What to do -
Word for word, give the data again without its pictures.

Data shown -
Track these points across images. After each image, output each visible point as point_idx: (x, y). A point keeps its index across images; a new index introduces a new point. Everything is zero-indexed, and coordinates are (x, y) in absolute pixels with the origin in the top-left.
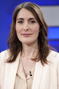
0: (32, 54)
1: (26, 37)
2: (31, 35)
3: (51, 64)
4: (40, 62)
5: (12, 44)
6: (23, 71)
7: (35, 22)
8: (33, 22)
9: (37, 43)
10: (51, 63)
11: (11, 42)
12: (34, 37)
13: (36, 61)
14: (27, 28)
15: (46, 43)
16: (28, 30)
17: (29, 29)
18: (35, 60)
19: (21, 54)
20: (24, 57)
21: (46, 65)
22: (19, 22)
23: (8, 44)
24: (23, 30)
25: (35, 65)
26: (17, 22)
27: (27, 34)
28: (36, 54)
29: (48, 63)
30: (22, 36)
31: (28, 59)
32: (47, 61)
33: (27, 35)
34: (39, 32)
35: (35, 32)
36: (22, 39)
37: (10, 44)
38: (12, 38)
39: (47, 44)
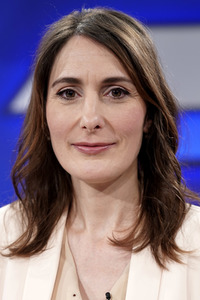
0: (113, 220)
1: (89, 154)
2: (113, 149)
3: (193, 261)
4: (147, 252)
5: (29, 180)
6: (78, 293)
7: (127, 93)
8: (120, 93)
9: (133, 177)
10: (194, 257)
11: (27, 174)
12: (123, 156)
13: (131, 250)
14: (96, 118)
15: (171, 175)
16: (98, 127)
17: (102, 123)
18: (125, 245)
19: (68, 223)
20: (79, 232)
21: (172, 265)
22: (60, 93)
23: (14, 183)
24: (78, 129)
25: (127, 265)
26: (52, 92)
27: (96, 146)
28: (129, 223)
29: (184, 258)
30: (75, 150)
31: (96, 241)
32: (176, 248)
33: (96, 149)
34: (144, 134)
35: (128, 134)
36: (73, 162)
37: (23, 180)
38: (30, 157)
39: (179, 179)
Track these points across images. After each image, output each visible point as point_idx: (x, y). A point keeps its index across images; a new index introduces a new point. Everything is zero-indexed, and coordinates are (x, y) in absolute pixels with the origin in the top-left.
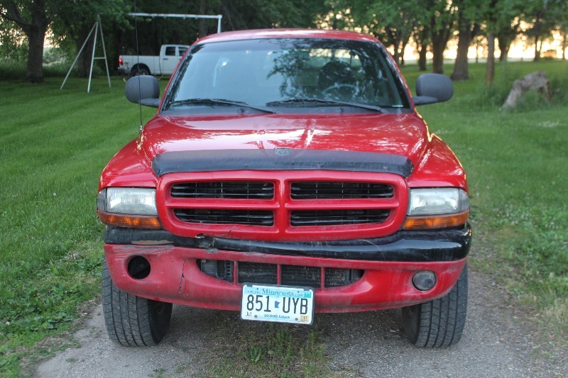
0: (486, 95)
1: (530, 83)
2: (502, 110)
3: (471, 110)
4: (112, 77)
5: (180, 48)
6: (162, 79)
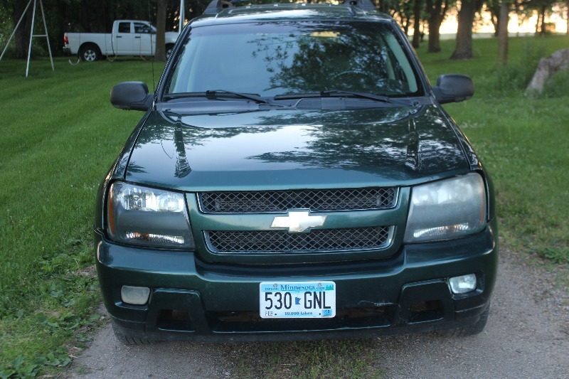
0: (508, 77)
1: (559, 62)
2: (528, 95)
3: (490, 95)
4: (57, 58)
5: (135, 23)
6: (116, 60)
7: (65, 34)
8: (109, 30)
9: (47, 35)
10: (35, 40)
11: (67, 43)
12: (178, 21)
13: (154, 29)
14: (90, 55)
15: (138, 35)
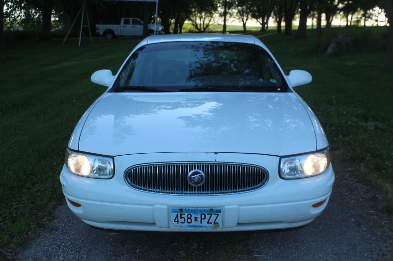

Expected answer -
Track these points across images. After each image, output each visible point as point_idx: (x, y). A point keeps its index across images; a new index introduces a new point. Everything is zero-indexed, and coordinates are (x, y) in absolute pixels with the origin in the top-left.
0: (32, 54)
1: (26, 37)
2: (31, 35)
3: (51, 64)
4: (40, 62)
5: (12, 44)
6: (23, 71)
7: (35, 22)
8: (33, 22)
9: (37, 43)
10: (51, 63)
11: (11, 42)
12: (34, 37)
13: (36, 61)
14: (27, 28)
15: (46, 43)
16: (28, 30)
17: (29, 29)
18: (35, 60)
19: (21, 54)
20: (24, 57)
21: (46, 65)
22: (19, 22)
23: (8, 44)
24: (23, 30)
25: (35, 65)
26: (17, 22)
27: (27, 34)
28: (36, 54)
29: (48, 63)
30: (22, 36)
31: (28, 59)
32: (47, 61)
33: (27, 35)
34: (39, 32)
35: (35, 32)
36: (22, 39)
37: (10, 44)
38: (12, 38)
39: (47, 44)
0: (113, 220)
1: (89, 154)
2: (113, 149)
3: (193, 261)
4: (147, 252)
5: (29, 180)
6: (78, 293)
7: (127, 93)
8: (120, 93)
9: (133, 177)
10: (194, 257)
11: (27, 174)
12: (123, 156)
13: (131, 250)
14: (96, 118)
15: (171, 175)
16: (98, 127)
17: (102, 123)
18: (125, 245)
19: (68, 223)
20: (79, 232)
21: (172, 265)
22: (60, 93)
23: (14, 183)
24: (78, 129)
25: (127, 265)
26: (52, 92)
27: (96, 146)
28: (129, 223)
29: (184, 258)
30: (75, 150)
31: (96, 241)
32: (176, 248)
33: (96, 149)
34: (144, 134)
35: (128, 134)
36: (73, 162)
37: (23, 180)
38: (30, 157)
39: (179, 179)
Track these points across images. After each image, output each visible point as point_idx: (x, y). A point keeps its index across images; a new index introduces a new point. Everything is zero-indexed, and coordinates are (x, y) in absolute pixels with the origin in the top-left.
0: (486, 95)
1: (530, 83)
2: (502, 110)
3: (471, 110)
4: (112, 77)
5: (180, 48)
6: (162, 79)
0: (508, 77)
1: (559, 62)
2: (528, 95)
3: (490, 95)
4: (57, 58)
5: (135, 23)
6: (116, 60)
7: (65, 34)
8: (109, 30)
9: (47, 35)
10: (35, 40)
11: (67, 43)
12: (178, 21)
13: (154, 29)
14: (90, 55)
15: (138, 35)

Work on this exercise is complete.